Thursday, February 07, 2008

New method for estimating local genetic ancestry

Using simulated admixed individuals and populations from the HapMap data, they find that this method outperforms STRUCTURE. I had a hard time understanding the nitty gritty of this new method so I'll just leave it at that. By the way, AJHG is open access for the next few months since they just changed publishers.

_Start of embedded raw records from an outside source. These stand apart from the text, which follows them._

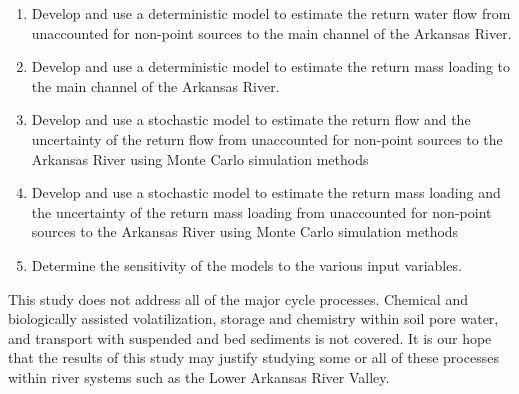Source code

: \begin{linenumbers}[1]
\begin{enumerate}
	\item Develop and use a deterministic model to estimate the return water flow from unaccounted for non-point sources to the main channel of the Arkansas River.
	\item Develop and use a deterministic model to estimate the return \Se mass loading to the main channel of the Arkansas River.
	\item Develop and use a stochastic model to estimate the return flow and the uncertainty of the return flow from unaccounted for non-point sources to the Arkansas River using Monte Carlo simulation methods
	\item Develop and use a stochastic model to estimate the return \Se mass loading and the uncertainty of the return \Se mass loading from unaccounted for non-point sources to the Arkansas River using Monte Carlo simulation methods
	\item Determine the sensitivity of the models to the various input variables.
\end{enumerate}

This study does not address all of the major \Se cycle processes.  Chemical and biologically assisted \Se volatilization, \Se storage and chemistry within soil pore water, and \Se transport with suspended and bed sediments is not covered.  It is our hope that the results of this study may justify studying some or all of these processes within river systems such as the Lower Arkansas River Valley.

\end{linenumbers}
\clearpage{}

Estimating Local Ancestry in Admixed Populations
Sriram Sankararaman, Srinath Sridhar, Gad Kimmel and Eran Halperin
The American Journal of Human Genetics, Volume 82, Issue 2, 290-303, 8 February 2008
Abstract: Large-scale genotyping of SNPs has shown a great promise in identifying markers that could be linked to diseases. One of the major obstacles involved in performing these studies is that the underlying population substructure could produce spurious associations. Population substructure can be caused by the presence of two distinct subpopulations or a single pool of admixed individuals. In this work, we focus on the latter, which is significantly harder to detect in practice. New advances in this research direction are expected to play a key role in identifying loci that are different among different populations and are still associated with a disease. We evaluated current methods for inference of population substructure in such cases and show that they might be quite inaccurate even in relatively simple scenarios. We therefore introduce a new method, LAMP (Local Ancestry in adMixed Populations), which infers the ancestry of each individual at every single-nucleotide polymorphism (SNP). LAMP computes the ancestry structure for overlapping windows of contiguous SNPs and combines the results with a majority vote. Our empirical results show that LAMP is significantly more accurate and more efficient than existing methods for inferrring locus-specific ancestries, enabling it to handle large-scale datasets. We further show that LAMP can be used to estimate the individual admixture of each individual. Our experimental evaluation indicates that this extension yields a considerably more accurate estimate of individual admixture than state-of-the-art methods such as STRUCTURE or EIGENSTRAT, which are frequently used for the correction of population stratification in association studies.